In New Jersey, headwater streams account for approximately 80% of the total stream miles in northern part of the state; of which 38% of the total stream miles in northern NJ are protected by antidegradation designations policies (Outstanding National Resource Waters (ONRW) or Category One waters by the NJDEP Surface Water Quality Standards. In addition to their abundance, headwaters streams provide important ecological services in providing stream flow, transport of organic matter, storage of nutrients, regulation of sediments, and providing vital habitat that supports biodiversity (Lowe and Liken, 2005; Alexander et al. 2007; Meyer et al. 2007; Wipfli et al. 2007). Headwaters are essential to watershed health because they dictate the downstream water quality; however, due to their small size they are highly vulnerable to anthropogenic disturbances and changes in climate (Lowe and Liken 2005, Brooks 2009). The quality of headwater streams typically deteriorates with increasing anthropogenic stress (land development, altered flow regime, pollution, ect.) and results in measured changes in a stream’s biota. The health of these small streams is measured by the Headwaters Fish Index of Biotic Integrity (HIBI), a multimetric index that assesses the overall condition of a headwater stream based on the biological assemblage present within and along the stream corridor.

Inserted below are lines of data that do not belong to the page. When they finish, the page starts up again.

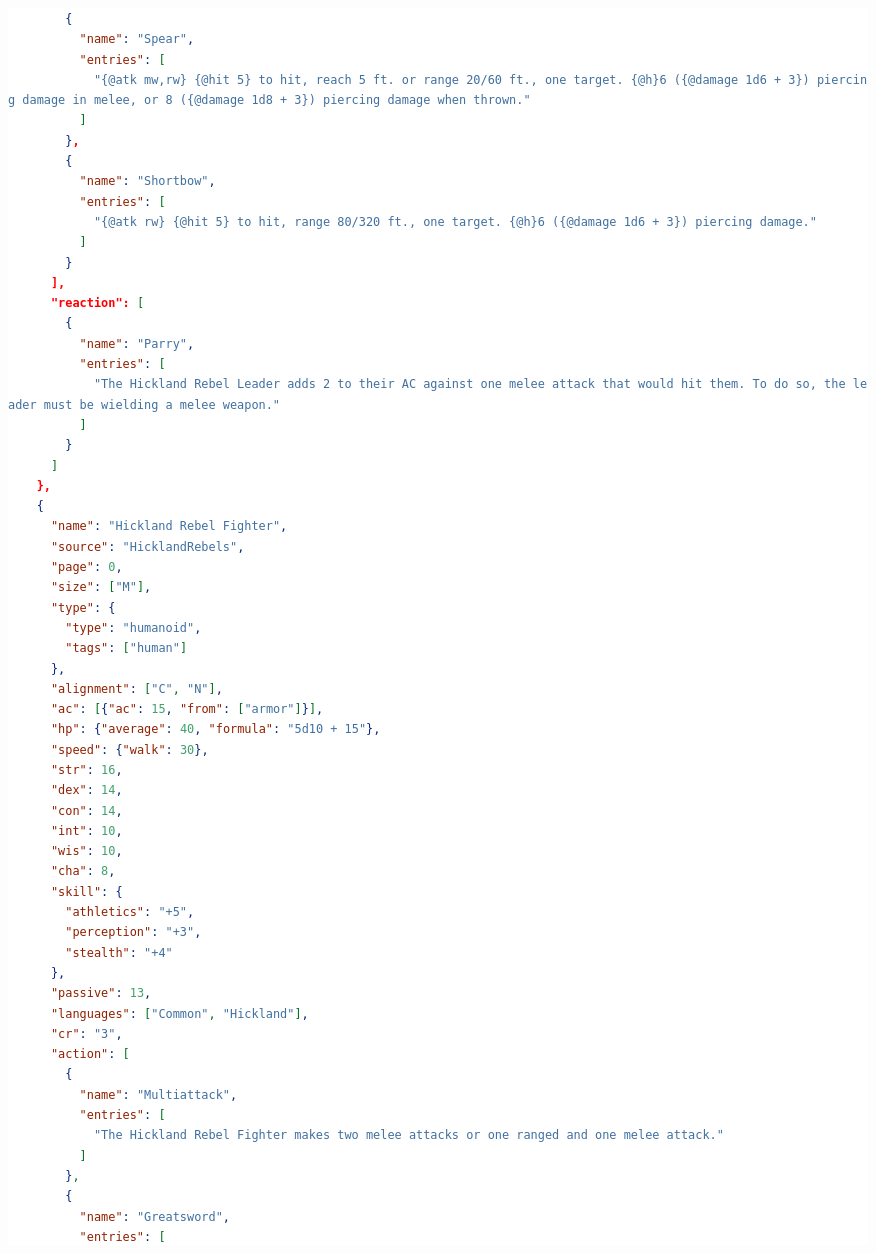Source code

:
 ```json:data/bestiary/hickland-for-hicks.json
        {
          "name": "Spear",
          "entries": [
            "{@atk mw,rw} {@hit 5} to hit, reach 5 ft. or range 20/60 ft., one target. {@h}6 ({@damage 1d6 + 3}) piercing damage in melee, or 8 ({@damage 1d8 + 3}) piercing damage when thrown."
          ]
        },
        {
          "name": "Shortbow",
          "entries": [
            "{@atk rw} {@hit 5} to hit, range 80/320 ft., one target. {@h}6 ({@damage 1d6 + 3}) piercing damage."
          ]
        }
      ],
      "reaction": [
        {
          "name": "Parry",
          "entries": [
            "The Hickland Rebel Leader adds 2 to their AC against one melee attack that would hit them. To do so, the leader must be wielding a melee weapon."
          ]
        }
      ]
    },
    {
      "name": "Hickland Rebel Fighter",
      "source": "HicklandRebels",
      "page": 0,
      "size": ["M"],
      "type": {
        "type": "humanoid",
        "tags": ["human"]
      },
      "alignment": ["C", "N"],
      "ac": [{"ac": 15, "from": ["armor"]}],
      "hp": {"average": 40, "formula": "5d10 + 15"},
      "speed": {"walk": 30},
      "str": 16,
      "dex": 14,
      "con": 14,
      "int": 10,
      "wis": 10,
      "cha": 8,
      "skill": {
        "athletics": "+5",
        "perception": "+3",
        "stealth": "+4"
      },
      "passive": 13,
      "languages": ["Common", "Hickland"],
      "cr": "3",
      "action": [
        {
          "name": "Multiattack",
          "entries": [
            "The Hickland Rebel Fighter makes two melee attacks or one ranged and one melee attack."
          ]
        },
        {
          "name": "Greatsword",
          "entries": [
```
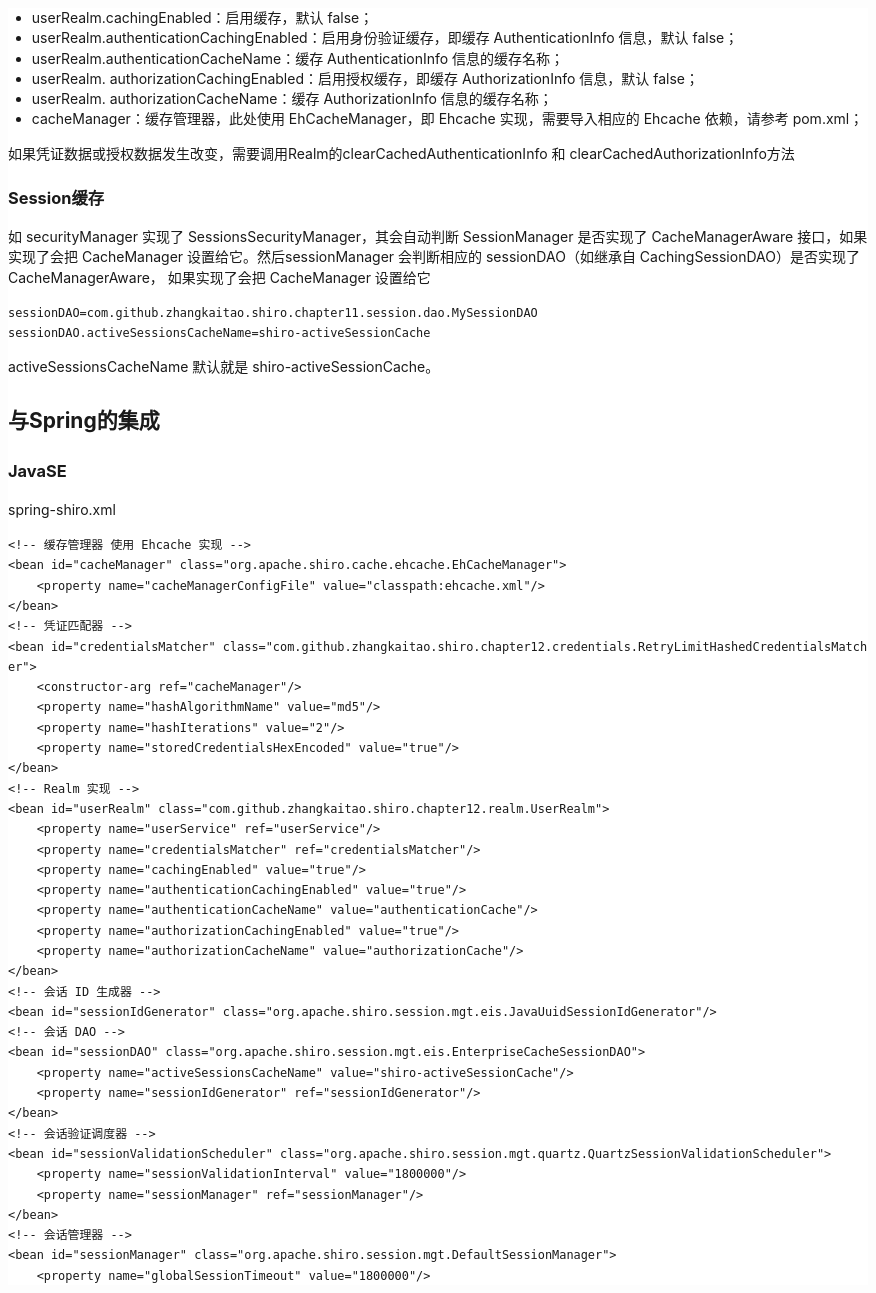 * userRealm.cachingEnabled：启用缓存，默认 false；
* userRealm.authenticationCachingEnabled：启用身份验证缓存，即缓存 AuthenticationInfo 信息，默认 false；
* userRealm.authenticationCacheName：缓存 AuthenticationInfo 信息的缓存名称；
* userRealm. authorizationCachingEnabled：启用授权缓存，即缓存 AuthorizationInfo 信息，默认 false；
* userRealm. authorizationCacheName：缓存 AuthorizationInfo 信息的缓存名称；
* cacheManager：缓存管理器，此处使用 EhCacheManager，即 Ehcache 实现，需要导入相应的 Ehcache 依赖，请参考 pom.xml；

如果凭证数据或授权数据发生改变，需要调用Realm的clearCachedAuthenticationInfo 和 clearCachedAuthorizationInfo方法

### Session缓存

如 securityManager 实现了 SessionsSecurityManager，其会自动判断 SessionManager 是否实现了 CacheManagerAware 接口，如果实现了会把 CacheManager 设置给它。然后sessionManager 会判断相应的 sessionDAO（如继承自 CachingSessionDAO）是否实现了CacheManagerAware， 如果实现了会把 CacheManager 设置给它

```
sessionDAO=com.github.zhangkaitao.shiro.chapter11.session.dao.MySessionDAO
sessionDAO.activeSessionsCacheName=shiro-activeSessionCache
```
activeSessionsCacheName 默认就是 shiro-activeSessionCache。

## 与Spring的集成

### JavaSE

spring-shiro.xml 
```
<!-- 缓存管理器 使用 Ehcache 实现 -->
<bean id="cacheManager" class="org.apache.shiro.cache.ehcache.EhCacheManager">
    <property name="cacheManagerConfigFile" value="classpath:ehcache.xml"/>
</bean>
<!-- 凭证匹配器 -->
<bean id="credentialsMatcher" class="com.github.zhangkaitao.shiro.chapter12.credentials.RetryLimitHashedCredentialsMatcher">
    <constructor-arg ref="cacheManager"/>
    <property name="hashAlgorithmName" value="md5"/>
    <property name="hashIterations" value="2"/>
    <property name="storedCredentialsHexEncoded" value="true"/>
</bean>
<!-- Realm 实现 -->
<bean id="userRealm" class="com.github.zhangkaitao.shiro.chapter12.realm.UserRealm">
    <property name="userService" ref="userService"/>
    <property name="credentialsMatcher" ref="credentialsMatcher"/>
    <property name="cachingEnabled" value="true"/>
    <property name="authenticationCachingEnabled" value="true"/>
    <property name="authenticationCacheName" value="authenticationCache"/>
    <property name="authorizationCachingEnabled" value="true"/>
    <property name="authorizationCacheName" value="authorizationCache"/>
</bean>
<!-- 会话 ID 生成器 -->
<bean id="sessionIdGenerator" class="org.apache.shiro.session.mgt.eis.JavaUuidSessionIdGenerator"/>
<!-- 会话 DAO -->
<bean id="sessionDAO" class="org.apache.shiro.session.mgt.eis.EnterpriseCacheSessionDAO">
    <property name="activeSessionsCacheName" value="shiro-activeSessionCache"/>
    <property name="sessionIdGenerator" ref="sessionIdGenerator"/>
</bean>
<!-- 会话验证调度器 -->
<bean id="sessionValidationScheduler" class="org.apache.shiro.session.mgt.quartz.QuartzSessionValidationScheduler">
    <property name="sessionValidationInterval" value="1800000"/>
    <property name="sessionManager" ref="sessionManager"/>
</bean>
<!-- 会话管理器 -->
<bean id="sessionManager" class="org.apache.shiro.session.mgt.DefaultSessionManager">
    <property name="globalSessionTimeout" value="1800000"/>
```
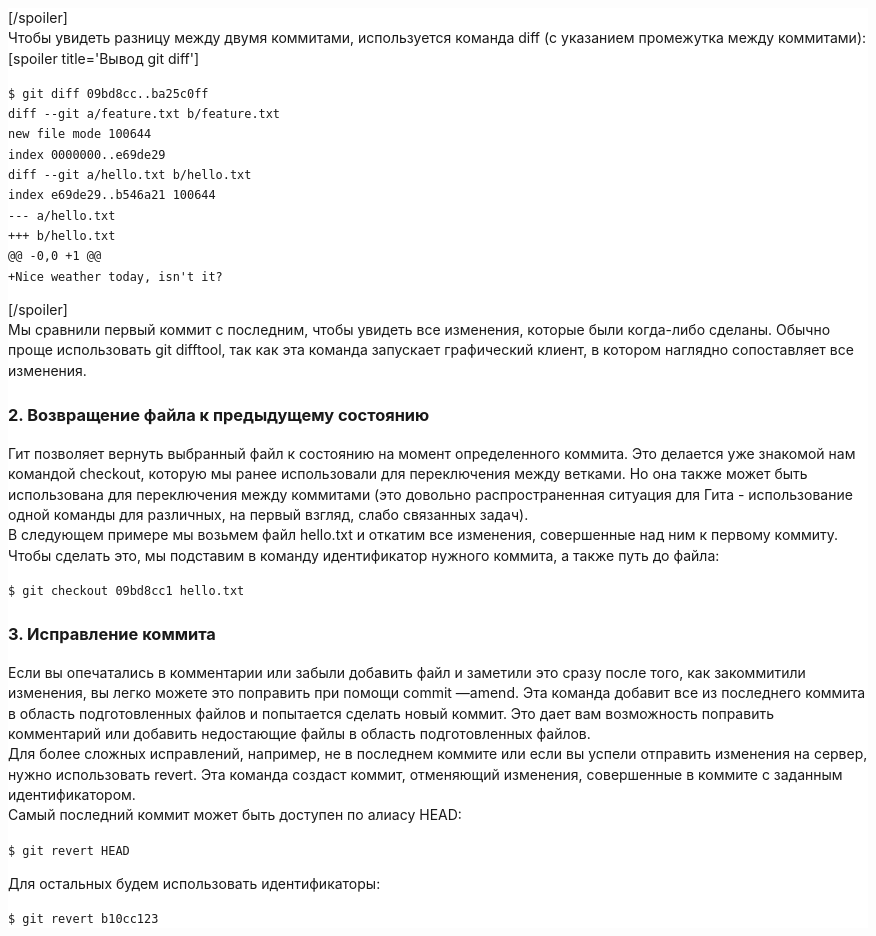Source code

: [/spoiler]  
Чтобы увидеть разницу между двумя коммитами, используется команда diff (с указанием промежутка между коммитами):  
[spoiler title='Вывод git diff']

```
$ git diff 09bd8cc..ba25c0ff
diff --git a/feature.txt b/feature.txt
new file mode 100644
index 0000000..e69de29
diff --git a/hello.txt b/hello.txt
index e69de29..b546a21 100644
--- a/hello.txt
+++ b/hello.txt
@@ -0,0 +1 @@
+Nice weather today, isn't it?
```

[/spoiler]  
Мы сравнили первый коммит с последним, чтобы увидеть все изменения, которые были когда-либо сделаны. Обычно проще использовать git difftool, так как эта команда запускает графический клиент, в котором наглядно сопоставляет все изменения.


### 2. Возвращение файла к предыдущему состоянию
Гит позволяет вернуть выбранный файл к состоянию на момент определенного коммита. Это делается уже знакомой нам командой checkout, которую мы ранее использовали для переключения между ветками. Но она также может быть использована для переключения между коммитами (это довольно распространенная ситуация для Гита - использование одной команды для различных, на первый взгляд, слабо связанных задач).  
В следующем примере мы возьмем файл hello.txt и откатим все изменения, совершенные над ним к первому коммиту. Чтобы сделать это, мы подставим в команду идентификатор нужного коммита, а также путь до файла:

```
$ git checkout 09bd8cc1 hello.txt
```


### 3. Исправление коммита
Если вы опечатались в комментарии или забыли добавить файл и заметили это сразу после того, как закоммитили изменения, вы легко можете это поправить при помощи commit —amend. Эта команда добавит все из последнего коммита в область подготовленных файлов и попытается сделать новый коммит. Это дает вам возможность поправить комментарий или добавить недостающие файлы в область подготовленных файлов.  
Для более сложных исправлений, например, не в последнем коммите или если вы успели отправить изменения на сервер, нужно использовать revert. Эта команда создаст коммит, отменяющий изменения, совершенные в коммите с заданным идентификатором.  
Самый последний коммит может быть доступен по алиасу HEAD:

```
$ git revert HEAD
```

Для остальных будем использовать идентификаторы:

```
$ git revert b10cc123
```
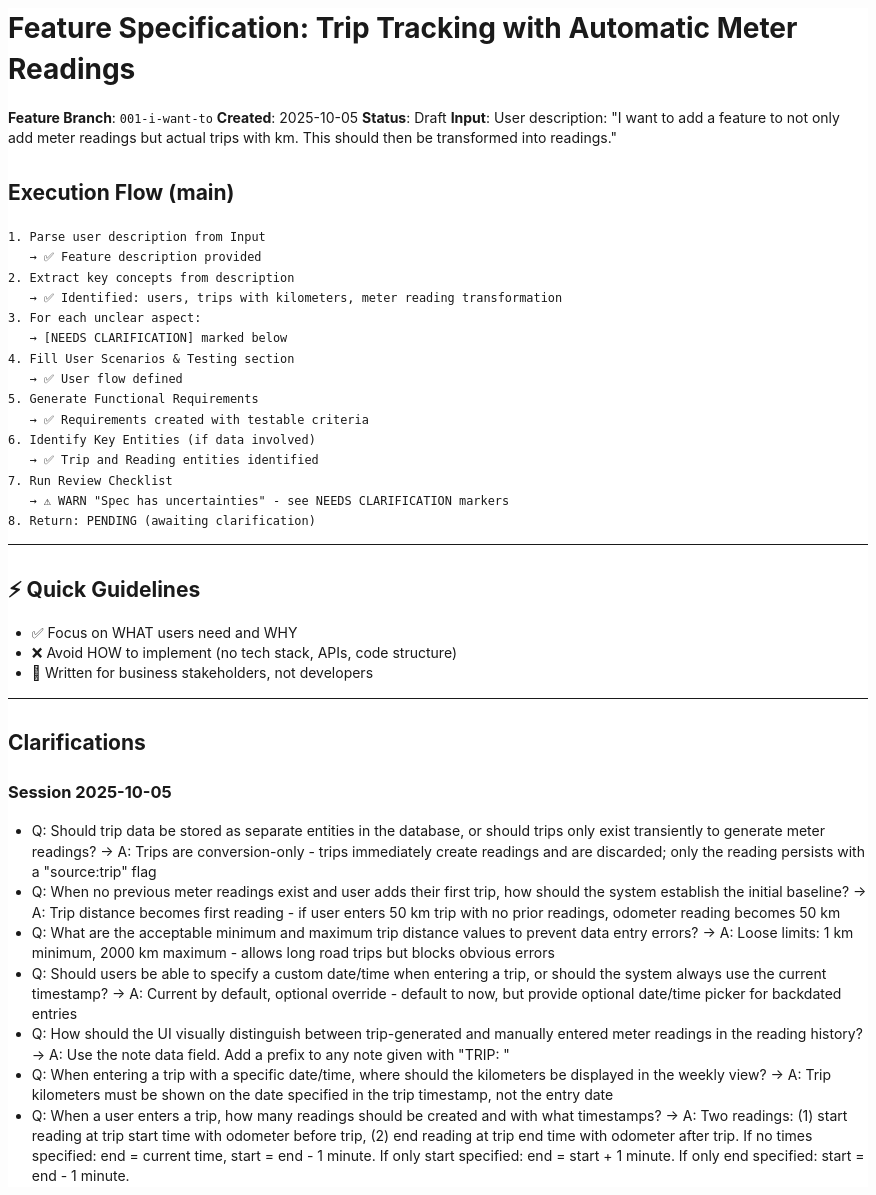 # Feature Specification: Trip Tracking with Automatic Meter Readings

**Feature Branch**: `001-i-want-to`
**Created**: 2025-10-05
**Status**: Draft
**Input**: User description: "I want to add a feature to not only add meter readings but actual trips with km. This should then be transformed into readings."

## Execution Flow (main)
```
1. Parse user description from Input
   → ✅ Feature description provided
2. Extract key concepts from description
   → ✅ Identified: users, trips with kilometers, meter reading transformation
3. For each unclear aspect:
   → [NEEDS CLARIFICATION] marked below
4. Fill User Scenarios & Testing section
   → ✅ User flow defined
5. Generate Functional Requirements
   → ✅ Requirements created with testable criteria
6. Identify Key Entities (if data involved)
   → ✅ Trip and Reading entities identified
7. Run Review Checklist
   → ⚠ WARN "Spec has uncertainties" - see NEEDS CLARIFICATION markers
8. Return: PENDING (awaiting clarification)
```

---

## ⚡ Quick Guidelines
- ✅ Focus on WHAT users need and WHY
- ❌ Avoid HOW to implement (no tech stack, APIs, code structure)
- 👥 Written for business stakeholders, not developers

---

## Clarifications

### Session 2025-10-05
- Q: Should trip data be stored as separate entities in the database, or should trips only exist transiently to generate meter readings? → A: Trips are conversion-only - trips immediately create readings and are discarded; only the reading persists with a "source:trip" flag
- Q: When no previous meter readings exist and user adds their first trip, how should the system establish the initial baseline? → A: Trip distance becomes first reading - if user enters 50 km trip with no prior readings, odometer reading becomes 50 km
- Q: What are the acceptable minimum and maximum trip distance values to prevent data entry errors? → A: Loose limits: 1 km minimum, 2000 km maximum - allows long road trips but blocks obvious errors
- Q: Should users be able to specify a custom date/time when entering a trip, or should the system always use the current timestamp? → A: Current by default, optional override - default to now, but provide optional date/time picker for backdated entries
- Q: How should the UI visually distinguish between trip-generated and manually entered meter readings in the reading history? → A: Use the note data field. Add a prefix to any note given with "TRIP: "
- Q: When entering a trip with a specific date/time, where should the kilometers be displayed in the weekly view? → A: Trip kilometers must be shown on the date specified in the trip timestamp, not the entry date
- Q: When a user enters a trip, how many readings should be created and with what timestamps? → A: Two readings: (1) start reading at trip start time with odometer before trip, (2) end reading at trip end time with odometer after trip. If no times specified: end = current time, start = end - 1 minute. If only start specified: end = start + 1 minute. If only end specified: start = end - 1 minute.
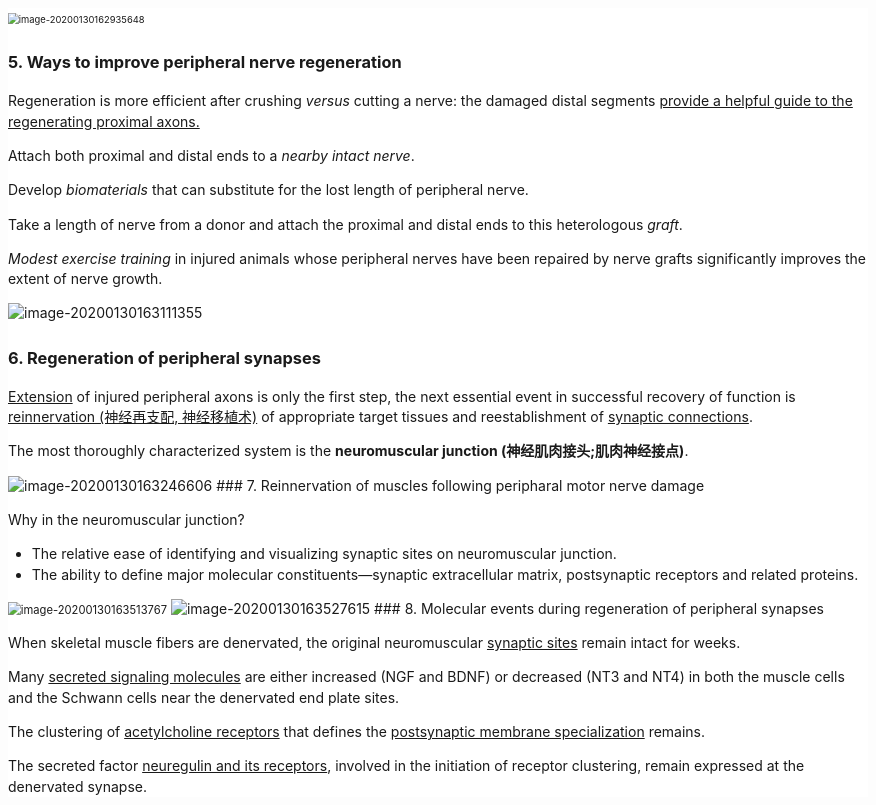 <img src="https://hexo20200628-1259353497.cos.ap-guangzhou.myqcloud.com/Articles/Academic_Notes/Neurobiology/image-20200130162935648.png" alt="image-20200130162935648" style="zoom:67%;" />

### 5. Ways to improve peripheral nerve regeneration

Regeneration is more efficient after crushing *versus* cutting a nerve: the damaged distal segments <u>provide a helpful guide to the regenerating proximal axons.</u>

Attach both proximal and distal ends to a *nearby intact nerve*.

Develop *biomaterials* that can substitute for the lost length of peripheral nerve.

Take a length of nerve from a donor and attach the proximal and distal ends to this heterologous *graft*. 

*Modest exercise training* in injured animals whose peripheral nerves have been repaired by nerve grafts significantly improves the extent of nerve growth.

<img src="https://hexo20200628-1259353497.cos.ap-guangzhou.myqcloud.com/Articles/Academic_Notes/Neurobiology/image-20200130163111355.png" alt="image-20200130163111355" />

### 6. Regeneration of peripheral synapses

<u>Extension</u> of injured peripheral axons is only the first step, the next essential event in successful recovery of function is <u>reinnervation (神经再支配, 神经移植术)</u> of appropriate target tissues and reestablishment of <u>synaptic connections</u>.

The most thoroughly characterized system is the **neuromuscular junction (神经肌肉接头;肌肉神经接点)**.

<img src="https://hexo20200628-1259353497.cos.ap-guangzhou.myqcloud.com/Articles/Academic_Notes/Neurobiology/image-20200130163246606.png" alt="image-20200130163246606" style="zoom:100%;" />
### 7. Reinnervation of muscles following peripharal motor nerve damage

Why in the neuromuscular junction?

+ The relative ease of identifying and visualizing synaptic sites on neuromuscular junction.
+ The ability to define major molecular constituents—synaptic extracellular matrix, postsynaptic receptors and related proteins.

<img src="https://hexo20200628-1259353497.cos.ap-guangzhou.myqcloud.com/Articles/Academic_Notes/Neurobiology/image-20200130163513767.png" alt="image-20200130163513767" style="zoom:80%;" />

<img src="https://hexo20200628-1259353497.cos.ap-guangzhou.myqcloud.com/Articles/Academic_Notes/Neurobiology/image-20200130163527615.png" alt="image-20200130163527615" style="zoom:100%;" />
### 8. Molecular events during regeneration of peripheral synapses

When skeletal muscle fibers are denervated, the original neuromuscular <u>synaptic sites</u> remain intact for weeks.

Many <u>secreted signaling molecules</u> are either increased (NGF and BDNF) or decreased (NT3 and NT4) in both the muscle cells and the Schwann cells near the denervated end plate sites. 

The clustering of <u>acetylcholine receptors</u> that defines the <u>postsynaptic membrane specialization</u> remains.

The secreted factor <u>neuregulin and its receptors</u>, involved in the initiation of receptor clustering, remain expressed at the denervated synapse.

Headwaters monitoring began in 2014 to complement the existing northern fish IBI program to assess stream condition, water quality and habitat in high gradient headwater streams (typically Strahler stream orders 1-3) north of the geological fall-line with a drainage area less than 4mi2 (10.4 km2). The HIBI utilizes the assemblage of fish, crayfish, and amphibians present within and along a stream to assess the overall condition of the headwater stream. Taxa other than fish (crayfish, frogs and salamanders) are included in the HIBI because small order streams often have naturally low fish species richness and cannot be accurately assessed with a solely fish based IBI. Fixed sites are sampled on a five year rotating basis, with monitoring focused on one of the State’s five major Water Regions each year.